Like most things in audio, vibration control is not as straightforward as it may first appear, but understanding a few important characteristics can be very helpful in building a well executed strategy to control vibration.
Firstly lets list a few components known to be negatively affected by vibration:
- Crystal oscillators, the heart of digital systems and present in many components of modern digital systems really don’t perform well when vibrated....so vibration can be a source of jitter and noise in digital systems
- Printed circuit boards
- Circuit board connectors
- Capacitors
- Connectors, sockets and plugs....
Then let’s list a few types of vibration that can affect audio systems:
- Seismic
- Structural
- Airborne
- Internal, component generated (motors, transformers, rectifiers etc)
There are literally thousands of different devices designed to ameliorate problems related to vibration...the correct approach can bring major improvements, while ill thought out approaches can cause coloration or distortion and rob the music of its vibrancy, naturalness, pace, rhythm and timing (PRaT).
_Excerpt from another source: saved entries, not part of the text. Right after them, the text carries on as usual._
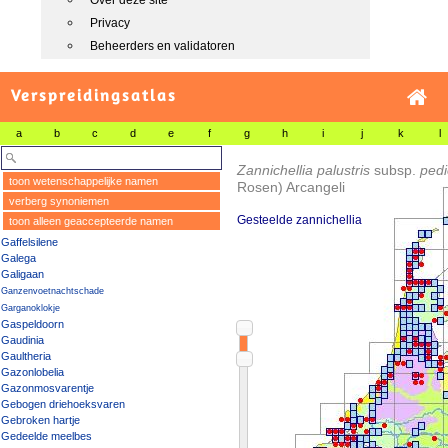
Over deze site
Privacy
Beheerders en validatoren
Verspreidingsatlas
a
b
c
d
e
f
g
h
i
j
k
l
Zannichellia palustris
subsp.
pedi
toon wetenschappelijke namen
Rosen) Arcangeli
verberg synoniemen
Gesteelde zannichellia
toon alleen geaccepteerde namen
Gaffelsilene
Galega
Galigaan
Ganzenvoetnachtschade
Garganoklokje
Gaspeldoorn
Gaudinia
Gaultheria
Gazonlobelia
Gazonmosvarentje
Gebogen driehoeksvaren
Gebroken hartje
Gedeelde meelbes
A perfectly well engineered device, used in the wrong setting (for the wrong reason) is just as bad or worse than a poorly designed device, so it can be a minefield unless you understand a few basic principles.
Firstly, energy can neither be created nor destroyed and that goes for vibrational energy too....so vibration can’t just disappear and you have to do something with it. It can be converted to another form of energy like work or heat, or it can be grounded and lead away from a component. You can stop a component vibrating by removing the source of vibration or by isolating the component from the vibration, however different strategies are often in conflict with one another and you need to resolve these conflicts as part of your strategy. For example, if you isolate a component from external vibration using high compliance footers for example, at the same time you lock in the internal vibration that the device itself generates. Similarly, if you use hard footers to couple the component to its base, you essentially ground the internal vibration but couple the device to external vibration. This is exactly why your strategy needs to be well thought through!
Let‘s look at the phenomena of coupling and isolation. Vibrations pass easily between materials of similar compliance (density, stiffness, elasticity) and very poorly between materials with widely diverging compliance, so hard footers like aluminium, steel or carbon fibre under a steel or aluminium component housing will couple, while soft footers like Sorbothane will isolate. We can call these low impedance coupling (well matched compliance) and high impedance coupling (highly differentiated compliance).
Another phenomena I have observed is that different support materials tends to imbue the music with tonal characteristics similar to their resonant frequencies I.e the frequency at which those materials naturally vibrate...so a glass shelf under a component may make the music sound slightly hard with a ’glass-like’ emphasis or ringing in the treble. This is likely to do with vibrations from the glass entering the component, so ideally you want component vibrations to pass into the support (grounding), while your want the component isolated from its support (isolation)....a clear conflict that’s going to take some clever engineering to solve.
So how can this dilemma be resolved?
Essentially what you want are supports that isolate your component from Seismic (ground borne), structural (most usually energy from the loudspeakers) vibration and the resulting support structure resonances, while at the same time providing the component with a grounding path to lead away its internally generated vibrations....in other words you need multi-functional supports that provide both grounding and isolation, providing the correct impedance s at exactly the right points to achieve your 2 goals. This sounds like a conflict, but its exactly where carefully thought through technology and implementation are requireD to solve the problem.
Products like `Sorbothane’ provide excellent isolation, but inhibit grounding. If you isolate your component from it’s support structure, you also prevent any internal vibration from grounding into the support. Products like BDR cones provide excellent grounding by coupling the component to its support, but that coupling is bi-directional, so if you ground the internal vibration you also couple the component to any support structure borme vibration.
So hopefully, you see some of the problems associated with implementing vibration control ‘accessories’ that only ground or isolate. This is a good point to discuss the third strategy that we mentioned at the beginning of this post, namely conversion. In order to solve the dilemma of needing to ground in 1 direction and isolate in another, a device may incorporate a mechanism to convert vibration to heat or work. In this way, the device can be configured to ideally couple to the component, then convert the component’s vibrational energy to heat or work. The same component can then isolate the component from its support structure.
The structure of such a device would be as follows.....well matched, low compliance, low impedance interface to the component, followed by increasingly compliant layers designed to convert the component’s vibrational energy to heat. At the opposite base end of the device, where it interfaces with the support structure, you’d want a high compliance, high impedance interface to prevent support structure vibration being transmitted into the footer and on to the component. Devices like the Centre Stage Footer are constructed in this manner. Component vibration flows into the footer and is converted to heat, while the soft layer in contact with the support structure isolates the component from structural and seismic vibration.
When you implement any combination of vibration controls, you really have to look at the situation bidirectionally and figure out; ‘How and where is my component being isolated from Seismic and structural vibration and how are internal vibrations being removed from the component by grounding and/or conversion. When you can clearly answer those questions and the answer is non-conflicting and logical, you have a good strategy for managing vibration.